Tâche 1
Modifiez le passage de l'extrait fourni qui va de « Considérant que les » jusqu'à « Bordeaux est annulée. » en y remplaçant « frais exposés » par « frais engagés ».
Tâche 2
D'après l'extrait fourni, de quelle date est l'arrêté par lequel le sous-préfet de Vierzon a décidé la suspension provisoire du permis de conduire de M. M== ?
Tâche 3
Les affirmations suivantes concordent-elles avec l'extrait fourni ? Pour chacune, répondez par oui ou non et citez les mots de l'extrait qui tranchent.
(a) Le juge peut procéder de sa propre initiative à une substitution de base légale.
(b) Le juge administratif peut délivrer un « permis de conduire spécial » pour l'exercice d'une activité professionnelle.
(c) L'ordonnance n° 1104700 est annulée.

Considérant, toutefois, que lorsqu’il constate que la décision contestée devant lui aurait pu être prise, en vertu du même pouvoir d’appréciation, sur le fondement d’un autre texte que celui dont la méconnaissance est invoquée, le juge de l'excès de pouvoir peut substituer ce fondement à celui qui a servi de base légale à la décision attaquée, sous réserve que l’intéressé ait disposé des garanties dont est assortie l'application du texte sur le fondement duquel la décision aurait dû être prononcée ; qu'une telle substitution relevant de l'office du juge, celui-ci peut y procéder de sa propre initiative, au vu des pièces du dossier, mais sous réserve, dans ce cas, d'avoir au préalable mis les parties à même de présenter des observations sur ce point ;

Considérant qu’en l’espèce, la décision attaquée, motivée par la commission par M. M== de l’infraction réprimée par l’article L. 235-1 du code de la route relative à la conduite après avoir fait usage de substances ou plantes classées comme stupéfiants , trouve son fondement légal dans les dispositions de l’article L. 224-7 du même code qui peuvent être substituées à celles de l’article L. 224-2 de ce code dès lors, en premier lieu, que M. M== ayant commis une infraction punie de la peine complémentaire de suspension du permis de conduire, il se trouvait dans la situation où, en application de l’article L. 224-7, le sous-préfet pouvait décider de prononcer la suspension de son permis de conduire, en deuxième lieu, que cette substitution de base légale n’a pour effet de priver l’intéressé d’aucune garantie et, en troisième lieu, que l’administration dispose du même pouvoir d’appréciation pour appliquer l’une ou l’autre de ces deux dispositions ; qu’il résulte de ce qui précède que le moyen tiré de la méconnaissance des dispositions de l’article L. 224-2 du code de la route, faute de caractère immédiat de la suspension du permis de conduire, ne peut être accueilli ;

Considérant qu’il résulte de tout ce qui précède que M. M== n’est pas fondé à demander l'annulation de l’arrêté du 28 septembre 2011 par lequel le sous-préfet de Vierzon a décidé la suspension provisoire de son permis de conduire ;

Sur les conclusions à fin d’injonction :

Considérant, d’une part, que le présent arrêt, qui rejette la demande de M. M==, n'appelle aucune mesure d’exécution, notamment de restitution du permis de conduire suspendu ; que, d’autre part, et en tout état de cause, il n’appartient pas au juge administratif de délivrer un « permis de conduire spécial » pour l’exercice de l’activité professionnelle ; que les conclusions à fin d’injonction ne peuvent, par suite, qu'être rejetées ;

Sur les conclusions tendant au bénéfice de l'article L. 761-1 du code de justice administrative :

Considérant que les dispositions de l’article L. 761-1 du code de justice administrative font obstacle à ce que soit mis à la charge de l’Etat, qui n’est pas la partie perdante dans la présente instance, le versement de quelque somme que ce soit au titre des frais exposés par M. M== et non compris dans les dépens ;

DECIDE :

Article 1er : L’ordonnance n° 1104700 du 27 janvier 2012 du président de la 4ème chambre du tribunal administratif de Bordeaux est annulée.

Données fournies
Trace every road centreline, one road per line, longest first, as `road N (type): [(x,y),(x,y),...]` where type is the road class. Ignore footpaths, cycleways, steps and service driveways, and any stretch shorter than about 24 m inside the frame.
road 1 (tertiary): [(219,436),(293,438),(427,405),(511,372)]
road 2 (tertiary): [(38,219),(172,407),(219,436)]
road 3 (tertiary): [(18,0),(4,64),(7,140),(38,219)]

Réponse 1
Considérant que les dispositions de l’article L. 761-1 du code de justice administrative font obstacle à ce que soit mis à la charge de l’Etat, qui n’est pas la partie perdante dans la présente instance, le versement de quelque somme que ce soit au titre des frais engagés par M. M== et non compris dans les dépens ;

DECIDE :

Article 1er : L’ordonnance n° 1104700 du 27 janvier 2012 du président de la 4ème chambre du tribunal administratif de Bordeaux est annulée.

Réponse 2
Du 28 septembre 2011.

Réponse 3
(a) Oui : « celui-ci peut y procéder de sa propre initiative ».
(b) Non : « il n’appartient pas au juge administratif de délivrer un « permis de conduire spécial » pour l’exercice de l’activité professionnelle ».
(c) Oui : « L’ordonnance n° 1104700 du 27 janvier 2012 du président de la 4ème chambre du tribunal administratif de Bordeaux est annulée ».